[EXERCISE DESCRIPTION] The required output is the line that contains "A cartridge running" through the last line of the data, retyped verbatim and with nothing added.

[INFORMATION GIVEN]

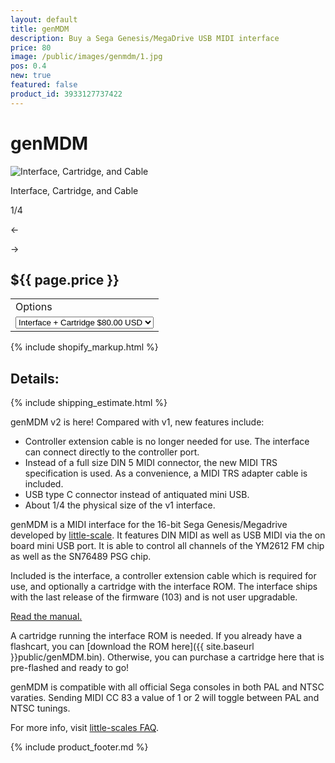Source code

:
 ```yaml
---
layout: default
title: genMDM
description: Buy a Sega Genesis/MegaDrive USB MIDI interface
price: 80
image: /public/images/genmdm/1.jpg
pos: 0.4
new: true
featured: false
product_id: 3933127737422
---
```

# genMDM

<div class="gallery">
	<img src="{{ site.baseurl }}public/images/genmdm/1.jpg" alt="Interface, Cartridge, and Cable" id="gallery_image" onclick="cycle(1); return false;">
	<p id="gallery_subtitle">Interface, Cartridge, and Cable</p>
	<p id="gallery_pos_text">1/4</p>
	<div id="gallery_nav">
		<p id="gallery_nav_left" onclick="cycle(0); return false;">←</p>
		<p id="gallery_nav_right" onclick="cycle(1); return false;">→</p>
	</div>
</div>

## ${{ page.price }}

<table>
<tr><td>Options</td></tr>
<tr><td>
  <select id="options-selection">
    <option value="Interface Only">Interface Only $70.00 USD</option>
    <option value="Interface + Cartridge" selected>Interface + Cartridge $80.00 USD</option>
  </select>
</td></tr>
</table>

{% include shopify_markup.html %}

## Details:

{% include shipping_estimate.html %}

genMDM v2 is here! Compared with v1, new features include:
 - Controller extension cable is no longer needed for use. The interface can connect directly to the controller port.
 - Instead of a full size DIN 5 MIDI connector, the new MIDI TRS specification is used. As a convenience, a MIDI TRS adapter cable is included.
 - USB type C connector instead of antiquated mini USB.
 - About 1/4 the physical size of the v1 interface.

genMDM is a MIDI interface for the 16-bit Sega Genesis/Megadrive developed by [little-scale](http://little-scale.blogspot.com/search/label/sega%20mega%20drive%20%2F%20genesis). It features DIN MIDI as well as USB MIDI via the on board mini USB port. It is able to control all channels of the YM2612 FM chip as well as the SN76489 PSG chip.

Included is the interface, a controller extension cable which is required for use, and optionally a cartridge with the interface ROM. The interface ships with the last release of the firmware (103) and is not user upgradable.

[Read the manual.](http://little-scale.com/GENMDM/GENMDM_103/GENMDM_103.txt)

A cartridge running the interface ROM is needed. If you already have a flashcart, you can [download the ROM here]({{ site.baseurl }}public/genMDM.bin). Otherwise, you can purchase a cartridge here that is pre-flashed and ready to go!

genMDM is compatible with all official Sega consoles in both PAL and NTSC varaties. Sending MIDI CC 83 a value of 1 or 2 will toggle between PAL and NTSC tunings.

For more info, visit [little-scales FAQ](http://little-scale.com/genmdm_faq.html).

{% include product_footer.md %}

<script src="{{ site.baseurl }}public/js/genmdmgallery.js"></script>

[SOLVED PROBLEM]
A cartridge running the interface ROM is needed. If you already have a flashcart, you can [download the ROM here]({{ site.baseurl }}public/genMDM.bin). Otherwise, you can purchase a cartridge here that is pre-flashed and ready to go!

genMDM is compatible with all official Sega consoles in both PAL and NTSC varaties. Sending MIDI CC 83 a value of 1 or 2 will toggle between PAL and NTSC tunings.

For more info, visit [little-scales FAQ](http://little-scale.com/genmdm_faq.html).

{% include product_footer.md %}

<script src="{{ site.baseurl }}public/js/genmdmgallery.js"></script>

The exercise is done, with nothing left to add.